Jane Eyre is a character for the ages: an orphan with no prospects — and no one to love her — who defiantly wends her own way through the world with determination, a strong moral compass, and her unerring belief in her inherent value.

But before all of that… poor Jane! For our reading pleasure, she is routinely oppressed, thwarted, belittled, and tortured in Charlotte Brontë’s masterful Bildungsroman.

When the story opens with its memorably bleak first line — There was no possibility of taking a walk that day.’ — Jane is about to be whacked on the head with a book by her monstrous cousin John. Orphaned and denied all affection, Jane has been sentenced to live at the luxurious Gateshead Hall with an aunt and cousins who literally wish she were dead. They remind her every day that the books, the velveteen window seats, the pretty china plates are not hers; she is forbidden to take pleasure in them. Then she’s locked in the red-room — a chamber little Jane is sure must be haunted — for a crime she did not commit. It’s a dark moment for our heroine, and it’s a relief (for all of us) when she’s sent to Lowood School.
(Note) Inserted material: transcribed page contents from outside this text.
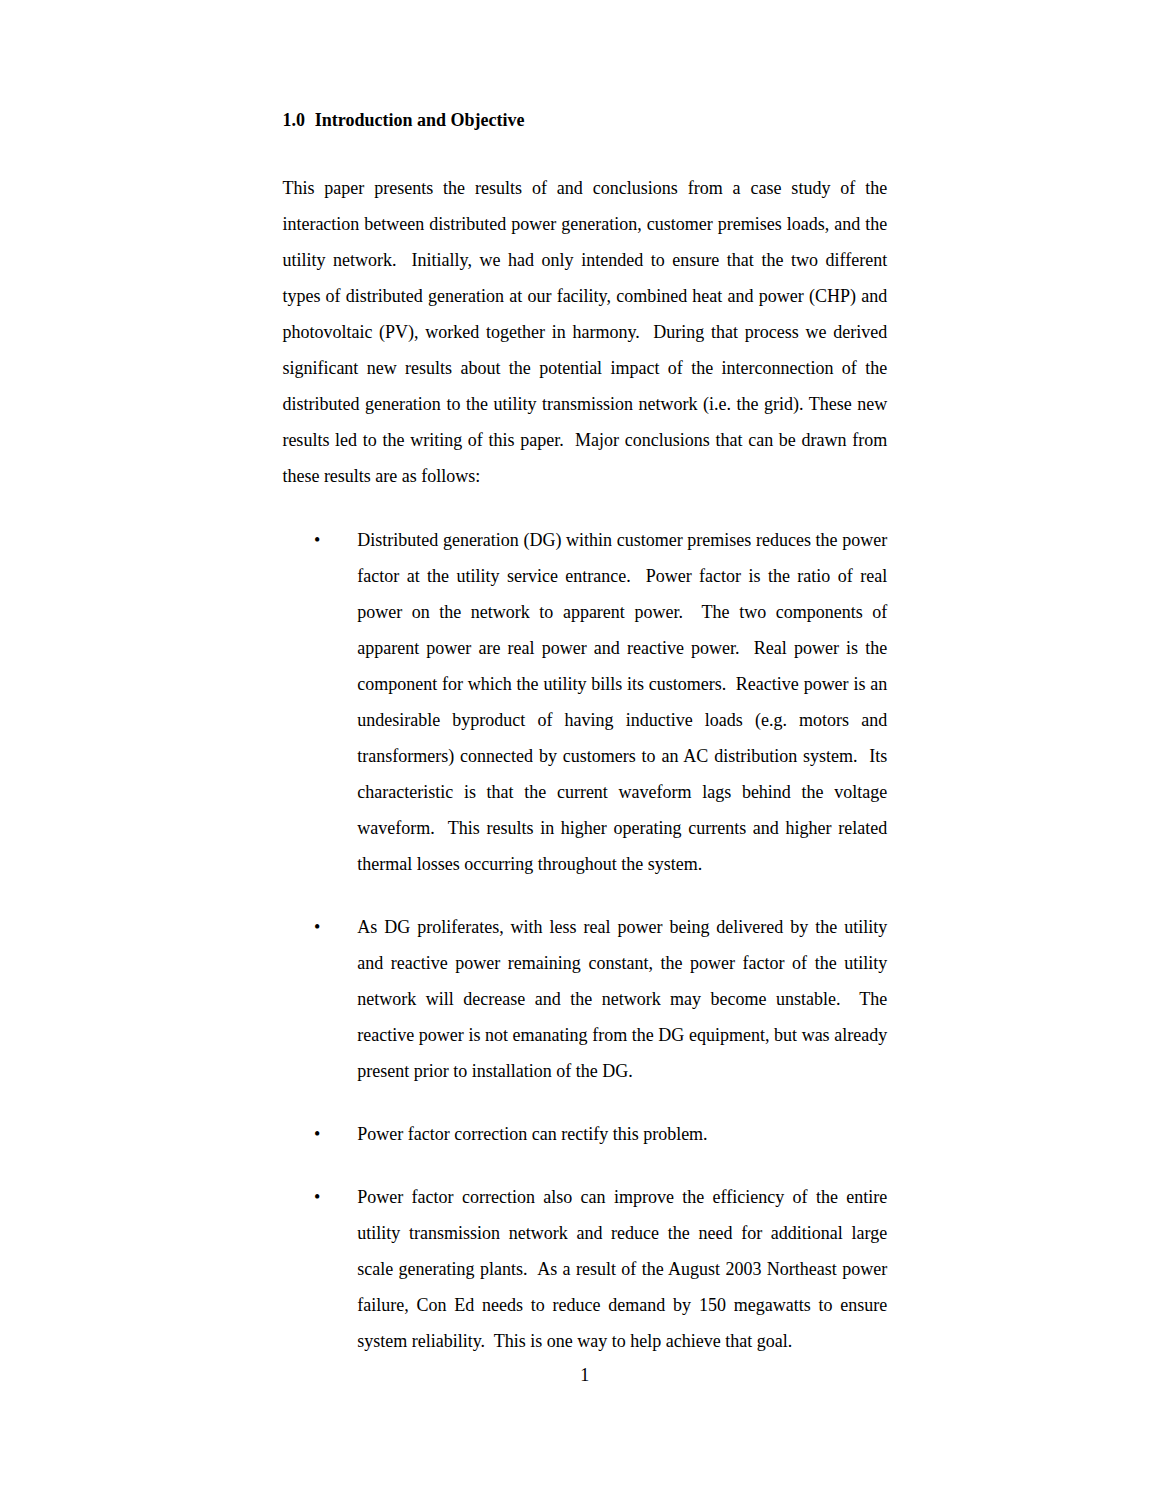1.0 Introduction and Objective
This paper presents the results of and conclusions from a case study of the interaction between distributed power generation, customer premises loads, and the utility network. Initially, we had only intended to ensure that the two different types of distributed generation at our facility, combined heat and power (CHP) and photovoltaic (PV), worked together in harmony. During that process we derived significant new results about the potential impact of the interconnection of the distributed generation to the utility transmission network (i.e. the grid). These new results led to the writing of this paper. Major conclusions that can be drawn from these results are as follows:
Distributed generation (DG) within customer premises reduces the power factor at the utility service entrance. Power factor is the ratio of real power on the network to apparent power. The two components of apparent power are real power and reactive power. Real power is the component for which the utility bills its customers. Reactive power is an undesirable byproduct of having inductive loads (e.g. motors and transformers) connected by customers to an AC distribution system. Its characteristic is that the current waveform lags behind the voltage waveform. This results in higher operating currents and higher related thermal losses occurring throughout the system.
As DG proliferates, with less real power being delivered by the utility and reactive power remaining constant, the power factor of the utility network will decrease and the network may become unstable. The reactive power is not emanating from the DG equipment, but was already present prior to installation of the DG.
Power factor correction can rectify this problem.
Power factor correction also can improve the efficiency of the entire utility transmission network and reduce the need for additional large scale generating plants. As a result of the August 2003 Northeast power failure, Con Ed needs to reduce demand by 150 megawatts to ensure system reliability. This is one way to help achieve that goal.
1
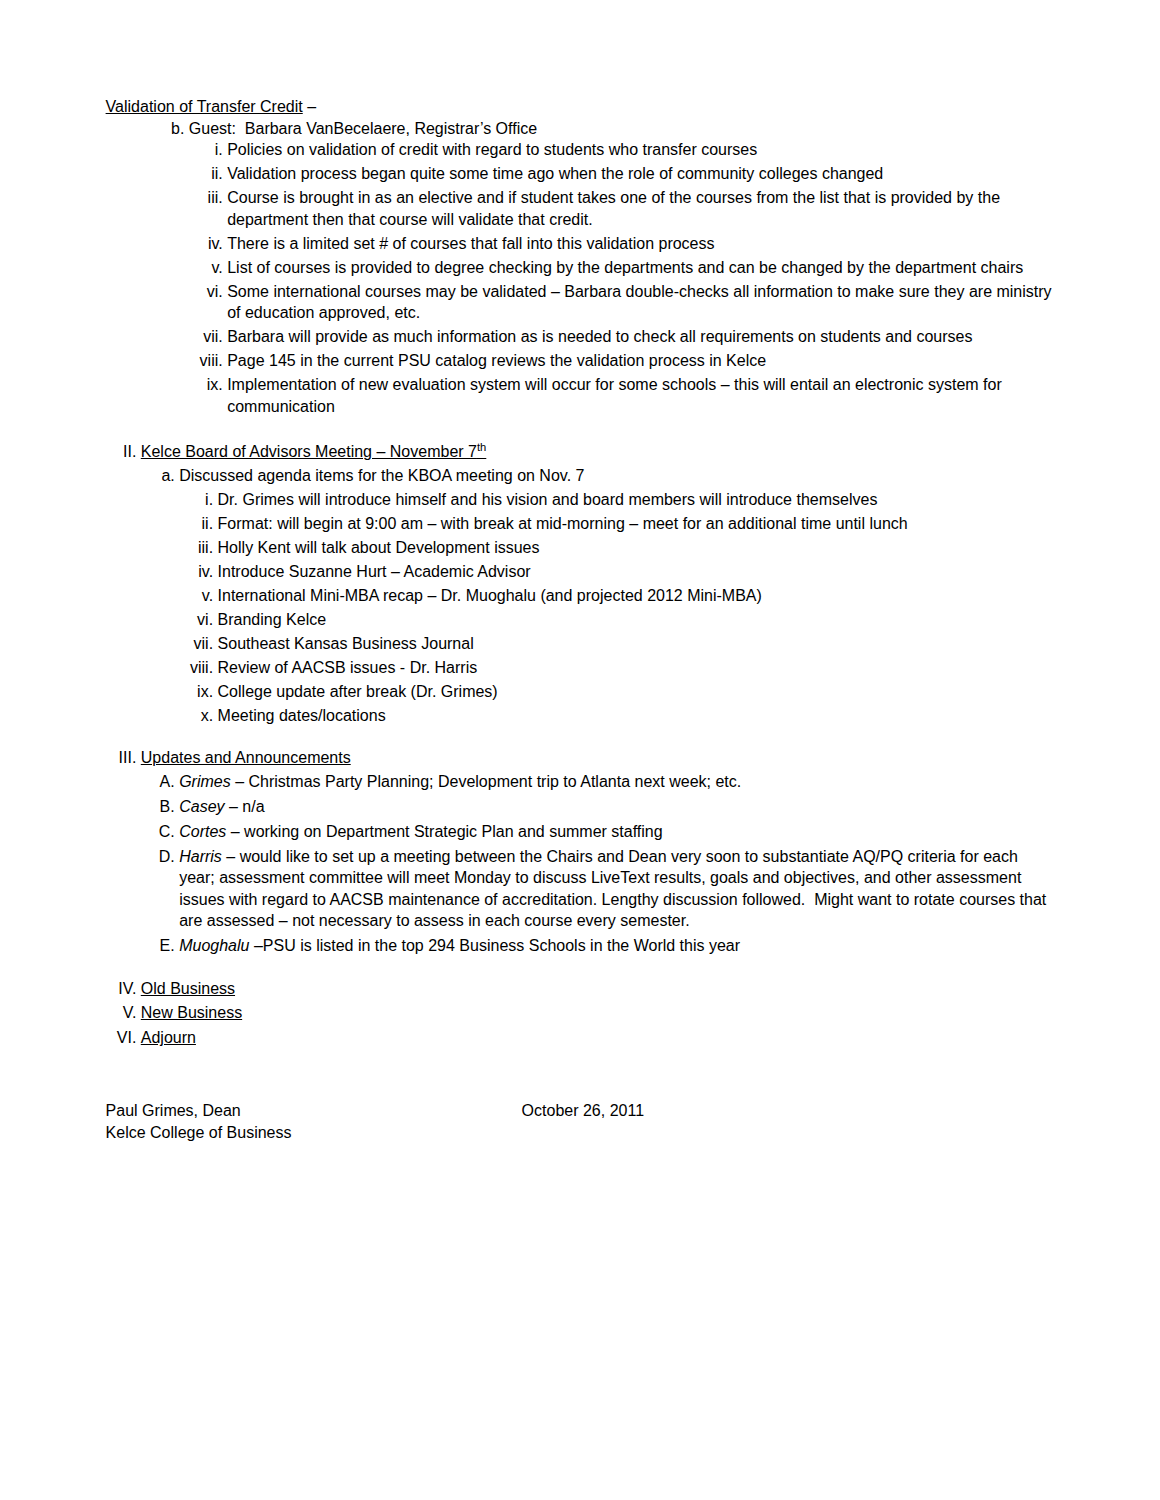Validation of Transfer Credit –
Guest: Barbara VanBecelaere, Registrar’s Office
Policies on validation of credit with regard to students who transfer courses
Validation process began quite some time ago when the role of community colleges changed
Course is brought in as an elective and if student takes one of the courses from the list that is provided by the department then that course will validate that credit.
There is a limited set # of courses that fall into this validation process
List of courses is provided to degree checking by the departments and can be changed by the department chairs
Some international courses may be validated – Barbara double-checks all information to make sure they are ministry of education approved, etc.
Barbara will provide as much information as is needed to check all requirements on students and courses
Page 145 in the current PSU catalog reviews the validation process in Kelce
Implementation of new evaluation system will occur for some schools – this will entail an electronic system for communication
Kelce Board of Advisors Meeting – November 7th
Discussed agenda items for the KBOA meeting on Nov. 7
Dr. Grimes will introduce himself and his vision and board members will introduce themselves
Format: will begin at 9:00 am – with break at mid-morning – meet for an additional time until lunch
Holly Kent will talk about Development issues
Introduce Suzanne Hurt – Academic Advisor
International Mini-MBA recap – Dr. Muoghalu (and projected 2012 Mini-MBA)
Branding Kelce
Southeast Kansas Business Journal
Review of AACSB issues - Dr. Harris
College update after break (Dr. Grimes)
Meeting dates/locations
Updates and Announcements
Grimes – Christmas Party Planning; Development trip to Atlanta next week; etc.
Casey – n/a
Cortes – working on Department Strategic Plan and summer staffing
Harris – would like to set up a meeting between the Chairs and Dean very soon to substantiate AQ/PQ criteria for each year; assessment committee will meet Monday to discuss LiveText results, goals and objectives, and other assessment issues with regard to AACSB maintenance of accreditation. Lengthy discussion followed. Might want to rotate courses that are assessed – not necessary to assess in each course every semester.
Muoghalu –PSU is listed in the top 294 Business Schools in the World this year
Old Business
New Business
Adjourn
Paul Grimes, DeanOctober 26, 2011
Kelce College of Business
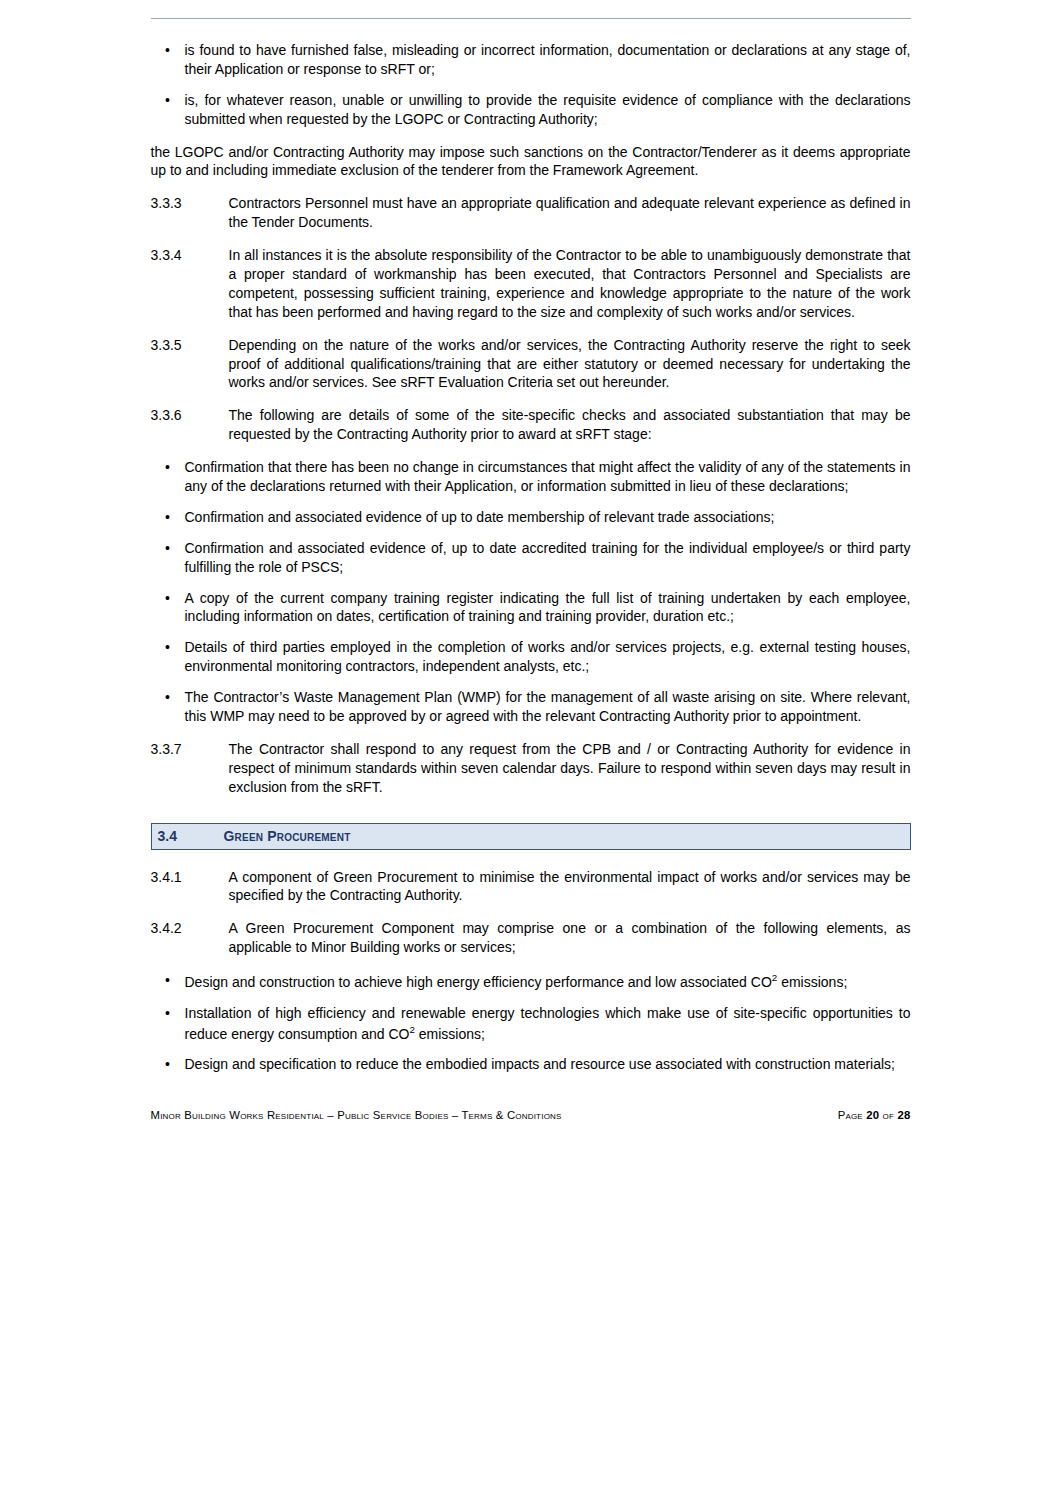• is found to have furnished false, misleading or incorrect information, documentation or declarations at any stage of, their Application or response to sRFT or;
• is, for whatever reason, unable or unwilling to provide the requisite evidence of compliance with the declarations submitted when requested by the LGOPC or Contracting Authority;
the LGOPC and/or Contracting Authority may impose such sanctions on the Contractor/Tenderer as it deems appropriate up to and including immediate exclusion of the tenderer from the Framework Agreement.
3.3.3
Contractors Personnel must have an appropriate qualification and adequate relevant experience as defined in the Tender Documents.
3.3.4
In all instances it is the absolute responsibility of the Contractor to be able to unambiguously demonstrate that a proper standard of workmanship has been executed, that Contractors Personnel and Specialists are competent, possessing sufficient training, experience and knowledge appropriate to the nature of the work that has been performed and having regard to the size and complexity of such works and/or services.
3.3.5
Depending on the nature of the works and/or services, the Contracting Authority reserve the right to seek proof of additional qualifications/training that are either statutory or deemed necessary for undertaking the works and/or services. See sRFT Evaluation Criteria set out hereunder.
3.3.6
The following are details of some of the site-specific checks and associated substantiation that may be requested by the Contracting Authority prior to award at sRFT stage:
• Confirmation that there has been no change in circumstances that might affect the validity of any of the statements in any of the declarations returned with their Application, or information submitted in lieu of these declarations;
• Confirmation and associated evidence of up to date membership of relevant trade associations;
• Confirmation and associated evidence of, up to date accredited training for the individual employee/s or third party fulfilling the role of PSCS;
• A copy of the current company training register indicating the full list of training undertaken by each employee, including information on dates, certification of training and training provider, duration etc.;
• Details of third parties employed in the completion of works and/or services projects, e.g. external testing houses, environmental monitoring contractors, independent analysts, etc.;
• The Contractor’s Waste Management Plan (WMP) for the management of all waste arising on site. Where relevant, this WMP may need to be approved by or agreed with the relevant Contracting Authority prior to appointment.
3.3.7
The Contractor shall respond to any request from the CPB and / or Contracting Authority for evidence in respect of minimum standards within seven calendar days. Failure to respond within seven days may result in exclusion from the sRFT.
3.4 Green Procurement
3.4.1
A component of Green Procurement to minimise the environmental impact of works and/or services may be specified by the Contracting Authority.
3.4.2
A Green Procurement Component may comprise one or a combination of the following elements, as applicable to Minor Building works or services;
• Design and construction to achieve high energy efficiency performance and low associated CO2 emissions;
• Installation of high efficiency and renewable energy technologies which make use of site-specific opportunities to reduce energy consumption and CO2 emissions;
• Design and specification to reduce the embodied impacts and resource use associated with construction materials;
Minor Building Works Residential – Public Service Bodies – Terms & Conditions Page 20 of 28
Sure, it’s a barren, drafty, hard-edged old pile governed by draconian rules and inhabited by half-starved urchins from equally unwelcoming homes. But Jane’s tenacity and grit help her survive the icy winters and meager meals of Lowood for nearly a decade.

Ready to rise above her circumstances, she’s hired as a 19-year-old governess at Thornfield Hall, ‘a gentleman’s manor-house, not a nobleman’s seat,’ with gray battlements, a vast meadow, and ‘mighty old thorn trees.’ At last, Jane begins to feel at home — but this is a 19th-century novel, so her tranquility is not meant to be.

At Thornfield, love is found and lost, damaging secrets are kept and revealed, and Jane is forced, again, to comfort herself and find the strength to stand on her own. Only then can she find her true home.

This is a novel to read and read again; each experience with this story reveals new depths of character and a fresh appreciation for Brontë’s turns of phrase. It’s populated with people who feel quite real. There’s Jane, of course; we could write dozens of pages about why we love Jane. But we also meet her dearest friend Helen, the kind housekeeper Mrs. Fairfax, the damaged and brooding Mr. Rochester, the priggish St. John Rivers and his beloved, sweet sisters Mary and Diana, and the original Victorian femme fatale herself: Blanche Ingram.

This novel has everything that makes reading fiction so enthralling: palpable atmosphere, dastardly secrets, relentlessly evil villains, true love and twisted romance, perilous escapes, dramatic weather, and tender moments of kindness and peace — plus Jane. Always Jane. An unforgettable heroine who, after almost 200 years, is still an exemplary role model for us all.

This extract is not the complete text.